==== MATERIAL FOR THIS EXERCISE ====

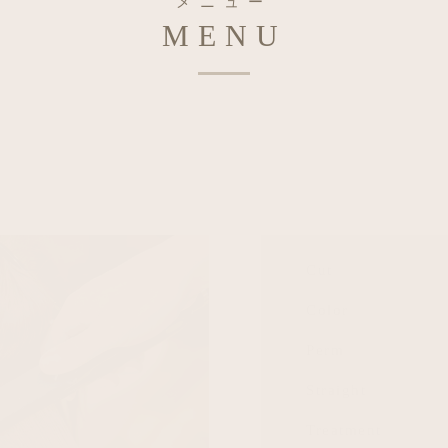
メニュー
MENU
Cut
Color
Perm
Straight
Treatment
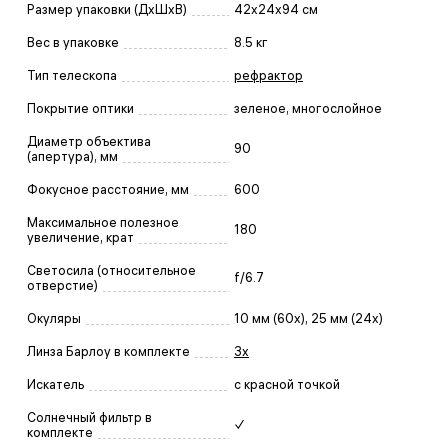
Размер упаковки (ДxШxВ)
42x24x94 см
Вес в упаковке
8.5 кг
Тип телескопа
рефрактор
Покрытие оптики
зеленое, многослойное
Диаметр объектива
90
(апертура), мм
Фокусное расстояние, мм
600
Максимальное полезное
180
увеличение, крат
Светосила (относительное
f/6.7
отверстие)
Окуляры
10 мм (60x), 25 мм (24x)
Линза Барлоу в комплекте
3x
Искатель
с красной точкой
Солнечный фильтр в
✓
комплекте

====

EXERCISE AIM:
A verbatim copy of the records is needed, with all images omitted.

ANSWER SPACE:
メニュー
MENU
Cut
Color
Perm
Straight
Treatment
Размер упаковки (ДxШxВ)
42x24x94 см
Вес в упаковке
8.5 кг
Тип телескопа
рефрактор
Покрытие оптики
зеленое, многослойное
Диаметр объектива
90
(апертура), мм
Фокусное расстояние, мм
600
Максимальное полезное
180
увеличение, крат
Светосила (относительное
f/6.7
отверстие)
Окуляры
10 мм (60x), 25 мм (24x)
Линза Барлоу в комплекте
3x
Искатель
с красной точкой
Солнечный фильтр в
✓
комплекте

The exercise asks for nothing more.